In order to improve our ability to plan changes and estimate schedules, regular reviews of progress should occur. Does CCSM meet short term goals on schedule? Are long term goals met? How poor are the scheduling estimates, and are there particular issues that come up regularly that cause delays? Reviews should become a standard part of CCSM software engineering process. In December, 2001 the past 18 months of CCSM2 development should be reviewed to understand what went well and what went poorly to improve future expectations, process, and scheduling.
Many of these recommendations require a stronger management structure. There needs to be agreement within the community that these policies will be used and enforced. The CCSM scientific coordinator and the SSC need to be on-board, and they need to make sure processes and policy are understood. There also needs to be a oversight process where individuals can be disciplined if they violate policy. The goal is to better control quality and improve productivity, while still allowing individuals to carry out independent, creative scientific and software development.
There are a number of other issues that are worth bringing up as a part of this discusssion.
A code review policy should be implemented. All component code changes should be reviewed before merging onto the main trunk and/or before release to CCSM. Another final review is probably required of CCSM code that is to be formally released to the public.

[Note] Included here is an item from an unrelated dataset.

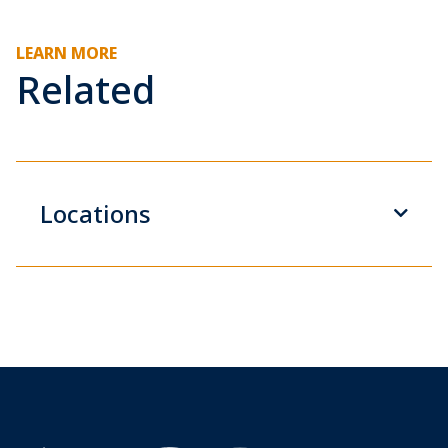
LEARN MORE
Related
Locations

Model output control and access needs to be better defined. A policy should be put in place with regards to data storage, naming conventions, data locality, data compression, and access. A separate data management group should be formed to deal with this issue immediately, and it should include members from the CCSM community, especially the applications groups Climate Change and Paleoclimate. Along the same lines, standard analysis plots need to be better defined and available, and questions regarding analysis and plotting tools needs to be addressed.